Le tracce più antiche individuate al Chiarone risalgono al periodo villanoviano, momento al quale sono riferibili i resti di una capanna e di altre semplici strutture annesse. Il vasellame d'impasto recuperato, in alcuni casi decorato con motivi geometrici incisi o dipinti, è databile nella seconda metà dell'VIII secolo a.C.
Dopo un periodo ancora oscuro, nel quale il sito venne abbandonato o ne sono andati perduti i sedimenti archeologici, una nuova e più consistente occupazione è documentata a partire dai decenni finali del VII secolo a.C. I resti di abitazioni e strutture in legno, numerosi anche se non sempre ben definibili, indicano la progressiva crescita dell'insediamento nel corso del VI secolo a.C. In questo periodo, accanto alla ceramica d'impasto, talvolta decorata con motivi impressi o applicazioni plastiche, si diffonde il vasellame in bucchero nero di probabile produzione pisana. Tra i rinvenimenti di questa fase, compare inoltre una fibula in bronzo decorata con linee e cerchi incisi.
Nel V secolo a.C., ai margini dell'insediamento più antico, venne costruita una nuova abitazione in legno, a pianta rettangolare, fornita di un ambiente annesso, forse aperto all'esterno, dal quale proviene un cippo a clava .
In questo periodo il vasellame da mensa in bucchero scompare, sostituito da nuove produzioni ceramiche, di colore grigio o beige-arancione. In un'area prossima all'abitazione venne infine ritrovato un bronzetto femminile, forse riferibile ad un piccolo luogo di culto domestico.
L'abbandono dell'insediamento di età arcaica e classica, ancora nel corso del V secolo a.C., fu probabilmente causato, come risulta anche a Tempagnano e Fossa Nera, da eventi alluvionali, ai quali si devono anche la perdita dei livelli di vita, in gran parte dilavati, e la presenza di un deposito limoso di origine fluviale che copre i resti delle abitazioni.
Nel II secolo a.C., con la colonizzazione romana, il sito venne nuovamente occupato. Di questo periodo restano le tracce di semplici strutture in legno disposte intorno ad un pozzo, ma l'impegno degli abitanti per riorganizzare e rendere ancora vivibile la piana, emerge chiaramente dalla presenza, sulla destra del fiume, di una massicciata stradale in ciottoli fluviali.
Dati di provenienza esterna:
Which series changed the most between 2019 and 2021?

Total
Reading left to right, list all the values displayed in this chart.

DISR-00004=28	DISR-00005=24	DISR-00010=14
Tra i numerosi reperti recuperati, è ben documentato il vasellame da mensa a vernice nera, in gran parte di produzione locale.
La "fattoria" romana, ristrutturata in età augustea con strutture murarie in ciottoli, venne completamente smantellata verso la metà del II secolo d.C., ottenendo un'ampia superficie, consolidata dai materiali della demolizione, per un ultimo tentativo di occupazione, che si protrae, forse, fino agli inizi del III secolo d.C.
Caratteristiche di questo periodo sono le ceramiche da mensa in terra sigillata italica e, dal II secolo d.C., in terra sigillata africana. Nell'ultimo periodo, accanto alle attività agricole e di allevamento, anche la pesca dovette avere un ruolo importante nell'economia dell'insediamento, come risulta dalla notevole frequenza di pesi da rete in piombo.
L'abbandono definitivo dell'area è il segno evidente della crisi economica che investe sia la città che le campagne, forse ancora una volta connessa o comunque aggravata dal fragile equilibrio ecologico del territorio: il fiume, lasciato a se stesso, tornò quindi ad avere il sopravvento sulle opere umane.